Fujioka Hirotaka, Ariga Tadashi, Horiuchi Katsumi, Ishikiriyama Satoshi, Oyama Kimie, Otsu Makoto, Kawashima Kunihiro, Yamamoto Yuhei, Sugihara Tsuneki, Sakiyama Yukio
Research Group of Human Gene Therapy, Hokkaido University Graduate School of Medicine, Sapporo, Hokkaido, Japan.
Pediatr Int. 2008 Dec;50(6):806-9. doi: 10.1111/j.1442-200X.2008.02650.x.
Treacher Collins syndrome (TCS) is a disorder of craniofacial development, that is caused by mutations in the TCOF1 gene. TCS is inherited as an autosomal dominant trait, and haploinsufficiency of the TCOF1 gene product treacle is proposed to be etiologically involved.
Mutational analysis of the TCOF1 gene was done in 10 patients diagnosed with TCS using single-strand conformation polymorphism and direct sequencing.
Among these 10 patients, a novel 9 bp deletion was found, together with a previously reported 2 bp deletion, a novel missense mutation and a novel nonsense mutation in three different families. Familial studies allowed judgment of whether these abnormal findings were responsible for the TCS phenotype, or not. The 9 bp deletion of three amino acids Lys-Glu-Lys (1378-1380), which was located in the nuclear localization domain of treacle, seemed not essential for the treacle function. In contrast, the novel mutation of Ala26Val is considered to affect the LisH domain, an important domain of treacle. All of the mutations thus far detected in exon 5 have resulted in frameshift, but a nonsense mutation was detected (Lys159Stop).

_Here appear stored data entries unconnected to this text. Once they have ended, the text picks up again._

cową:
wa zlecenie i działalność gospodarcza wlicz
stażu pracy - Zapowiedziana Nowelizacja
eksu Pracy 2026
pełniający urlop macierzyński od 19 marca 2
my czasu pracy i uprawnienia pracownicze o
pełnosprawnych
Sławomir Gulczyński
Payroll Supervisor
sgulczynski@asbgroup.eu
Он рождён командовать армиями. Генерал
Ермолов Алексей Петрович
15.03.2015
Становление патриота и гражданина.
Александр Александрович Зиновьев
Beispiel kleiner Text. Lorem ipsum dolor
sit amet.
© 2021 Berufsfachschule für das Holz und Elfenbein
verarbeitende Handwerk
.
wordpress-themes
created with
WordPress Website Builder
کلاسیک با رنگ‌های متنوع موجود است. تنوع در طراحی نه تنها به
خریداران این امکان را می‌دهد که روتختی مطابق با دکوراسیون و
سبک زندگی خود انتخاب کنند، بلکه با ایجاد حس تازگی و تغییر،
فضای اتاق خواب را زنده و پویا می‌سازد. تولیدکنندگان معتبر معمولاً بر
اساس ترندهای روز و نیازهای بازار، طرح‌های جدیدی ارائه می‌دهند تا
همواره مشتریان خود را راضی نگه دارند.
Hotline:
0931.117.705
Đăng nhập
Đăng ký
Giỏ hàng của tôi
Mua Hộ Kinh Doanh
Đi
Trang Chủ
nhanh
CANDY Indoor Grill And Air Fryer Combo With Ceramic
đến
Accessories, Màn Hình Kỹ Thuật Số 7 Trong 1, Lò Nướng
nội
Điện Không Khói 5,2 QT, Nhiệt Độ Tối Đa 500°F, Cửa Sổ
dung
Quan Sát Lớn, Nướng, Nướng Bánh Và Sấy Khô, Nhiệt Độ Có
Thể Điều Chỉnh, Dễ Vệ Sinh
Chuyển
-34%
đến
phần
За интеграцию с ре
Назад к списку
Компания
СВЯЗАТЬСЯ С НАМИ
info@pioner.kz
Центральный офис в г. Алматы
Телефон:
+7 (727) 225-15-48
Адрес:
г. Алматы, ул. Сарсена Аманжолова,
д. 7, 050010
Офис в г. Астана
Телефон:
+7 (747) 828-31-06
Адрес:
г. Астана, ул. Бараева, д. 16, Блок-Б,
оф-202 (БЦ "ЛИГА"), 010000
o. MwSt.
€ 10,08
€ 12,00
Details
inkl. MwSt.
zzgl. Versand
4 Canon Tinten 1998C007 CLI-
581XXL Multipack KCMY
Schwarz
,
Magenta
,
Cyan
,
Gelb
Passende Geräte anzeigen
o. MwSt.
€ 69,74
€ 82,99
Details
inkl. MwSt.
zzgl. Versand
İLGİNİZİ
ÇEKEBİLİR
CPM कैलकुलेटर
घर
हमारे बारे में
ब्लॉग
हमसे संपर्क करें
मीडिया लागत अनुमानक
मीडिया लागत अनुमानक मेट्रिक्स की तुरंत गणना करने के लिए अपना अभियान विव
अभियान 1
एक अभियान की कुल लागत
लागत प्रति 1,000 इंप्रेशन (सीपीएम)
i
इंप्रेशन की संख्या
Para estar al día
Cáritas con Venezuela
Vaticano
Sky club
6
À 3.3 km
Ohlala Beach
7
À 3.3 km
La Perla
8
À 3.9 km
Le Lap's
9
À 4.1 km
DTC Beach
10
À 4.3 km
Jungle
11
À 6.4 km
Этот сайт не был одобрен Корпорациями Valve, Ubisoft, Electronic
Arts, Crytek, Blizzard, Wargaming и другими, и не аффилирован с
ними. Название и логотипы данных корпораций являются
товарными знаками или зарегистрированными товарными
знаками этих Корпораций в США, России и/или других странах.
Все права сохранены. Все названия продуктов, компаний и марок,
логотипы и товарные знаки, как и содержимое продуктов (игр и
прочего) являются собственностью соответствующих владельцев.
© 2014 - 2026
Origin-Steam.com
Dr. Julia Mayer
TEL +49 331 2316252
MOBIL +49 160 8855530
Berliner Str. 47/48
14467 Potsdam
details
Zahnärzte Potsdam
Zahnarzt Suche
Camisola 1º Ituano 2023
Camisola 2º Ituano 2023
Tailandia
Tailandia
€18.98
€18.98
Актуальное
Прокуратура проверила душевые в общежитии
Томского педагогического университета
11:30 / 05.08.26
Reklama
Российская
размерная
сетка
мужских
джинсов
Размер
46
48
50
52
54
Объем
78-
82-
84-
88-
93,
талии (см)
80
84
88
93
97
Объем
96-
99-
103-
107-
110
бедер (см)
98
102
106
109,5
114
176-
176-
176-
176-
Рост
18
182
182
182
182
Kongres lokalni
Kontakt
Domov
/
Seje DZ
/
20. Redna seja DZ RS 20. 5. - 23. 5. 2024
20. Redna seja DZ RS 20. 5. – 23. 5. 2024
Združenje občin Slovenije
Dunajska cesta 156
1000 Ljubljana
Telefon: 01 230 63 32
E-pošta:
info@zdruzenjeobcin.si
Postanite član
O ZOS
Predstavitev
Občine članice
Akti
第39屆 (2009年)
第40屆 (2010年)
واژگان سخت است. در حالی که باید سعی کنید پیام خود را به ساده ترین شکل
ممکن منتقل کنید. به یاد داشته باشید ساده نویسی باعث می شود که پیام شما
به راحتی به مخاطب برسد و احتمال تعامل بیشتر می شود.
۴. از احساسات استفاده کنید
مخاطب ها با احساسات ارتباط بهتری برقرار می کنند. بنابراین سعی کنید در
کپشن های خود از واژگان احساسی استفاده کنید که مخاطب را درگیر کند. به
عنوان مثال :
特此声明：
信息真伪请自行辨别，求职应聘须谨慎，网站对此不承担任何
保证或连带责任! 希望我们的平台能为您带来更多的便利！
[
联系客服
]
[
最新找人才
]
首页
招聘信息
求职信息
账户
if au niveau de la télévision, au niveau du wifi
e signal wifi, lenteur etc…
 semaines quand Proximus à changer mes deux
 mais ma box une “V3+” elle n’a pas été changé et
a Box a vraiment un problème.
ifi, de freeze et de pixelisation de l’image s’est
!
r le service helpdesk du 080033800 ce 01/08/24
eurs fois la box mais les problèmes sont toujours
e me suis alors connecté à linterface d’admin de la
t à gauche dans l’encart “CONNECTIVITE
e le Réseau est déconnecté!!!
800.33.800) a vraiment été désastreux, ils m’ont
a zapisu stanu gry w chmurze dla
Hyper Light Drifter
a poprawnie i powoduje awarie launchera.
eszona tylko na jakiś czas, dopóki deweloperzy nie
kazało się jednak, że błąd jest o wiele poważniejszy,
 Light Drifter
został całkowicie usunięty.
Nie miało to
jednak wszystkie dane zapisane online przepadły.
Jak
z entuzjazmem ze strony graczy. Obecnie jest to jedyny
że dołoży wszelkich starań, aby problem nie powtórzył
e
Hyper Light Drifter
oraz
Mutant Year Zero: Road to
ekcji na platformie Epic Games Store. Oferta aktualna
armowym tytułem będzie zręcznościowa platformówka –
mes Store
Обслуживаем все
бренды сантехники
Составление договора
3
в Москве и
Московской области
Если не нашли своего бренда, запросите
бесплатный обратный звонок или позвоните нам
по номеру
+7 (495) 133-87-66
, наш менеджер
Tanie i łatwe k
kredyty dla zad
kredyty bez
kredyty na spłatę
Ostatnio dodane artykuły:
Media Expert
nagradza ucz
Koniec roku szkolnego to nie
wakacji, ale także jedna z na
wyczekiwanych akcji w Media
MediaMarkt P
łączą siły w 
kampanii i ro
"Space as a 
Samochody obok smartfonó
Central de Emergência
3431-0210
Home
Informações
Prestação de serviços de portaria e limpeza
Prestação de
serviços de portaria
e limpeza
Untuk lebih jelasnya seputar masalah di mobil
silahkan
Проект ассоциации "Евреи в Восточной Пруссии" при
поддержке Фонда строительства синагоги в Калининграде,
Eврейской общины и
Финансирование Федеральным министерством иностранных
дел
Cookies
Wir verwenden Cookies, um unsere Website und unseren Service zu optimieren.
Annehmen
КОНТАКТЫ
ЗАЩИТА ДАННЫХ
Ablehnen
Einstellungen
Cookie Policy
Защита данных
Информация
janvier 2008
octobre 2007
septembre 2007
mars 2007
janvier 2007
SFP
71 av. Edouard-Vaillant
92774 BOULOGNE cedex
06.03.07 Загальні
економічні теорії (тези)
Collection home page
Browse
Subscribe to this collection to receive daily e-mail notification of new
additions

The information obtained in the present study provides additional insights into the functional domains of treacle.
特雷彻·柯林斯综合征(TCS)是一种颅面发育障碍疾病,由TCOF1基因突变引起。TCS以常染色体显性性状遗传,据推测TCOF1基因产物treacle的单倍剂量不足与病因有关。
采用单链构象多态性和直接测序法,对10例诊断为TCS的患者进行TCOF1基因突变分析。
在这10例患者中,发现了一个新的9bp缺失,以及之前报道的一个2bp缺失、一个新的错义突变和三个不同家族中的一个新的无义突变。家族研究有助于判断这些异常发现是否导致了TCS表型。位于treacle核定位域的9bp缺失导致三个氨基酸赖氨酸-谷氨酸-赖氨酸(1378-1380)缺失,这似乎对treacle功能并非至关重要。相比之下,新的Ala26Val突变被认为会影响treacle一个重要的结构域——LisH结构域。迄今为止,在第5外显子中检测到的所有突变均导致移码,但检测到一个无义突变(Lys159Stop)。
本研究获得的信息为treacle的功能结构域提供了更多见解。